Bundesumweltministerin warnt vor Katastrophe im Wattenmeer

Bundesumweltministerin warnt vor Katastrophe im Wattenmeer
Nationalpark-Chef Südbeck: Große Sorge um Unesco-Weltnaturerbe
Während Rettungskräfte versuchen, vor der niederländischen Küste einen Brand auf einem Transportschiff zu löschen, wächst die Sorge um das Weltnaturerbe Wattenmeer. Gelangt Öl aus dem Schiff ins Meer, ist der einzigartige Lebensraum in Gefahr.

Hannover (epd). Bundesumweltministerin Steffi Lemke (Grüne) befürchtet eine massive Umweltkatastrophe im Wattenmeer, sollte das in der Nordsee vor der niederländischen Insel Ameland brennende Frachtschiff „Fremantle Highway“ sinken. In diesem Falle könnten große Mengen Treibstoff und weitere umweltschädliche Schadstoffe aus der Ladung des Autotransporters das empfindliche Ökosystem der Nordsee großflächig verschmutzen, sagte die Ministerin am Donnerstag. „Der einzigartige Nationalpark Wattenmeer ist ernsthaft in Gefahr.“ Der Chef des Nationalparks, Peter Südbeck, sagte dem Evangelischen Pressedienst (epd), nun könne nur noch gehofft werden.

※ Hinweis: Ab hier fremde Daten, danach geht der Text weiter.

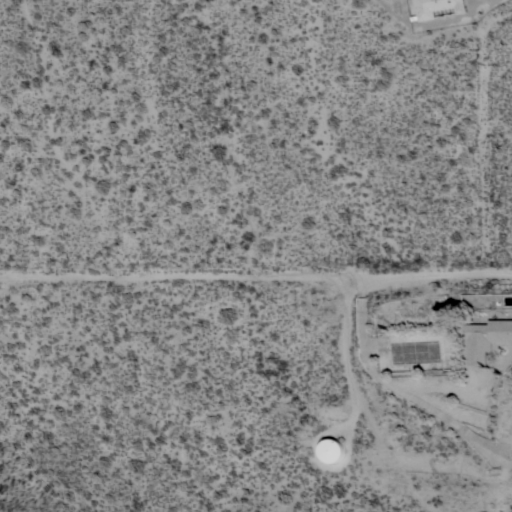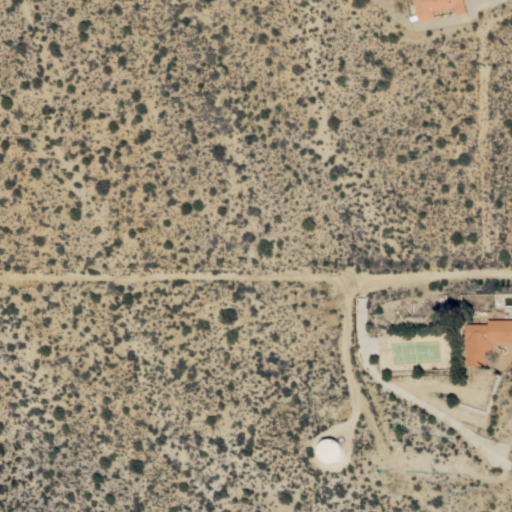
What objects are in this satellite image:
building: (437, 7)
building: (438, 7)
road: (256, 278)
building: (487, 339)
building: (487, 339)
building: (330, 450)
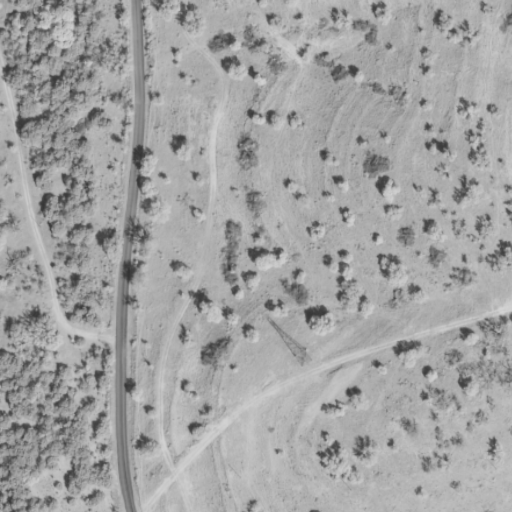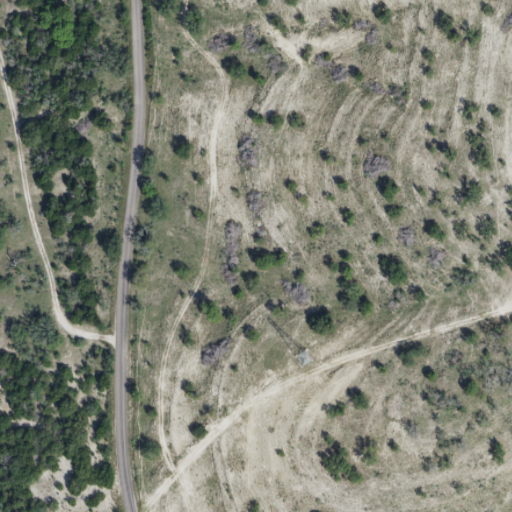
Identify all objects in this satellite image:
road: (35, 221)
road: (124, 256)
power tower: (304, 359)
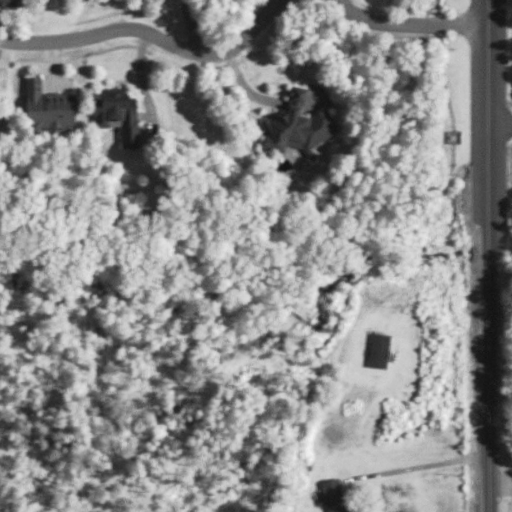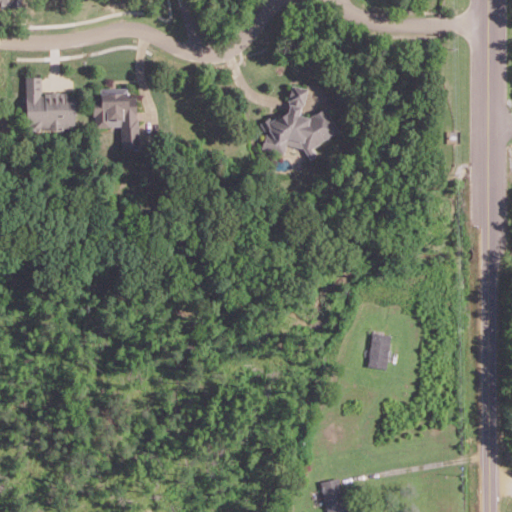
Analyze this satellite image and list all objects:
building: (10, 2)
building: (10, 2)
road: (412, 22)
road: (192, 26)
road: (149, 30)
road: (52, 61)
road: (141, 82)
road: (245, 88)
building: (44, 105)
building: (47, 106)
building: (115, 109)
building: (117, 112)
road: (500, 118)
building: (294, 124)
building: (296, 125)
road: (488, 255)
building: (378, 349)
building: (379, 350)
road: (417, 466)
building: (332, 495)
building: (333, 495)
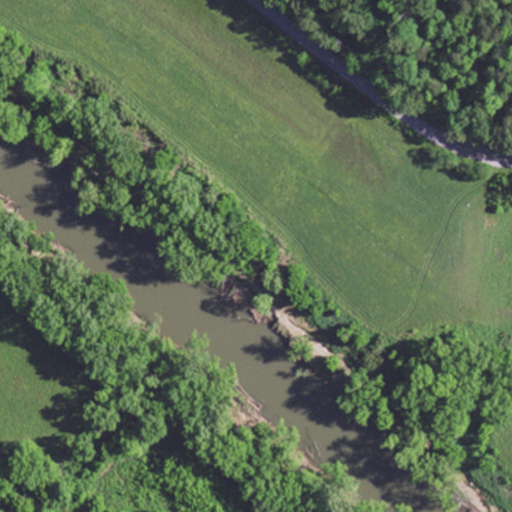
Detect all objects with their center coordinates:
road: (373, 94)
river: (202, 330)
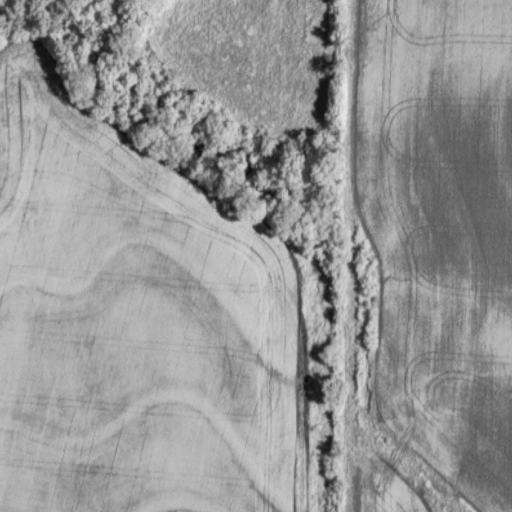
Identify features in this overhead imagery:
road: (355, 255)
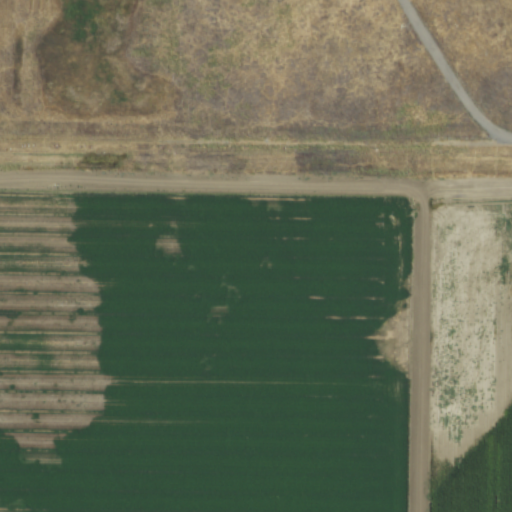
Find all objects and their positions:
road: (451, 78)
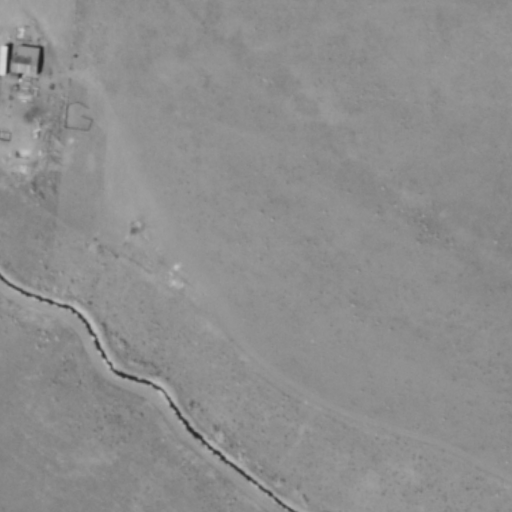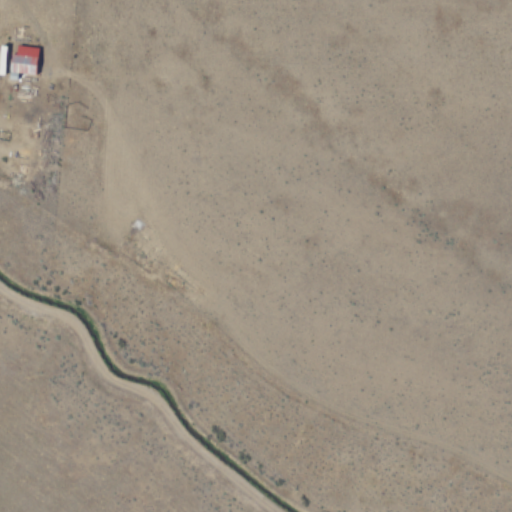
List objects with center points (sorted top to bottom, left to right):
building: (24, 59)
crop: (256, 256)
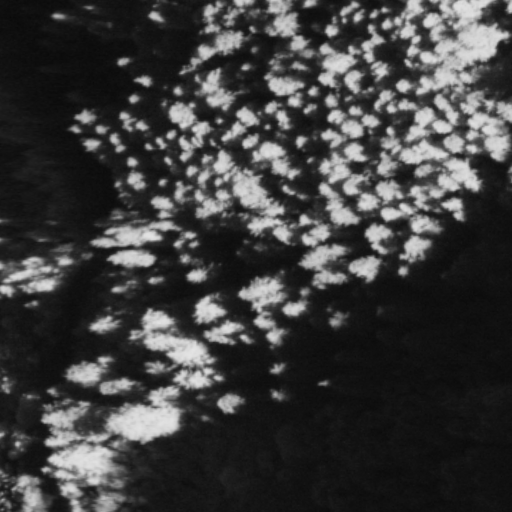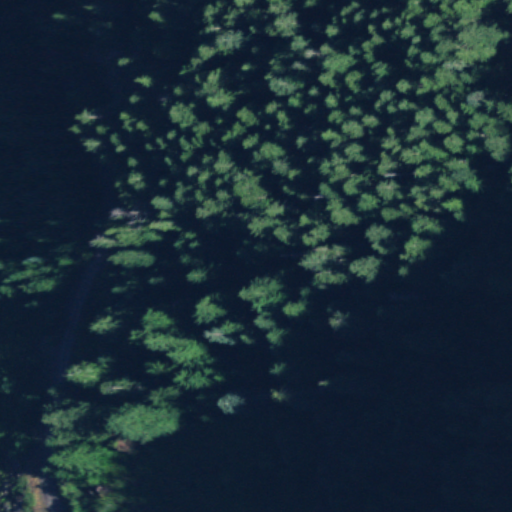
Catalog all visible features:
road: (56, 265)
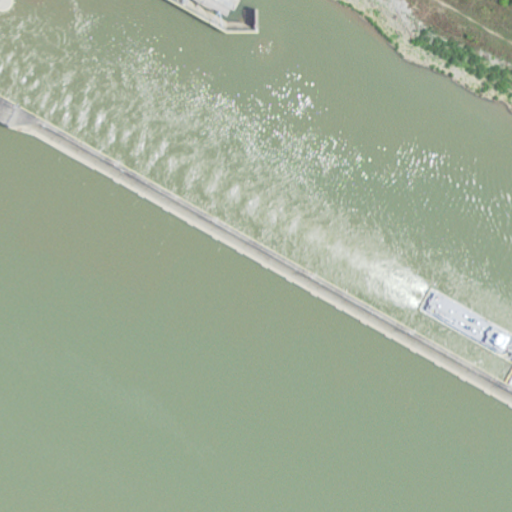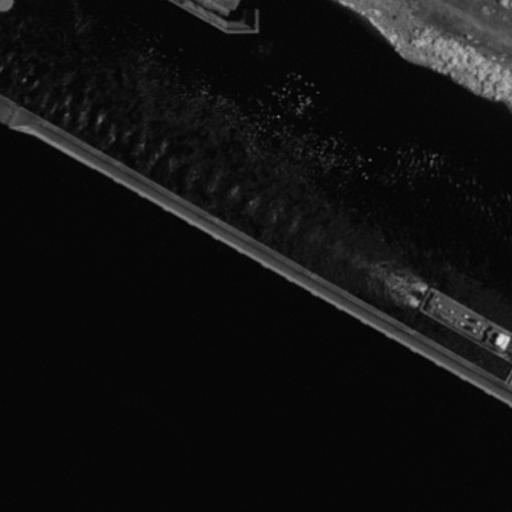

Seit Dienstagnacht versuchen Spezialkräfte unter niederländischer Leitung, das Feuer auf dem mit 2.875 Autos beladenen Schiff zu bekämpfen. Löschtrupps können wegen der großen Hitze nicht an Bord. Zudem teilte die niederländische Küstenwache mit, der Schiffsrumpf könne nicht mehr dauerhaft von außen mit Meerwasser gekühlt werden. Dies gefährde die Stabilität des Schiffes zusätzlich. Die 23 Besatzungsmitglieder wurden laut dem deutschen Havariekommando in Cuxhaven evakuiert. Nach Auskunft der niederländischen Küstenwache kam ein Besatzungsmitglied ums Leben.

Das Havariekommando geht derzeit davon aus, dass die Schiffsstruktur von dem Feuer stark beschädigt wird. In der Folge sei es möglich, dass das Schiff sinkt und Schadstoffe freisetzt. Dem Bundesumweltministerium zufolge befinden sich 1.600 Tonnen Schweröl und weitere 200 Tonnen Marinediesel an Bord. Hinzu kommen mögliche Tankinhalte der transportierten Fahrzeuge sowie Verbrennungsrückstände und Löschwasser. Abhängig von den Wind- und Strömungsverhältnissen könne nicht ausgeschlossen werden, dass Schadstoffe in Richtung deutscher Gewässer treiben würden.

Die Sorge in der Nationalparkverwaltung mit Sitz in Wilhelmshaven sei groß, sagte Südbeck: „Wir sitzen hier ein wenig wie das sprichwörtliche Kaninchen vor der Schlange.“ Sollte das Schiff kentern oder zerbersten, würden fast sicher Öl und andere Giftstoffe ins Weltnaturerbe gelangen. Er hoffe, dass die Rettungs- und Katastrophenschutzschiffe vor Ort im schlimmsten Fall mit technischen Mitteln einen großen Teil der Stoffe auffangen könnten. „Wir selbst als Nationalparkverwaltung können dann nur noch sehr wenig machen.“

Südbeck unterstrich die Notwendigkeit der Prävention: „Die Schiffsrouten müssen weit außerhalb des Nationalparks verlaufen, damit im Ernstfall genug Zeit für Gegenmaßnahmen bleibt.“ Unfälle durch Wetter, menschliches oder technisches Versagen könnten in der Schifffahrt nicht ausgeschlossen werden.

Seit 2009 steht das Wattenmeer wegen seiner herausragenden geologischen und ökologischen Bedeutung auf der Unesco-Liste des Welterbes der Menschheit. Es erstreckt sich über eine Länge von rund 500 Kilometern entlang der deutschen, niederländischen und dänischen Nordseeküste und ist damit das größte Wattsystem der Welt. Es bietet mehr als 10.000 Tierarten, Pflanzen und Kleinstlebewesen einen einzigartigen Lebensraum. Jedes Jahr rasten hier rund zwölf Millionen Zugvögel auf ihrem Weg zwischen Südafrika und Nordsibirien und Kanada.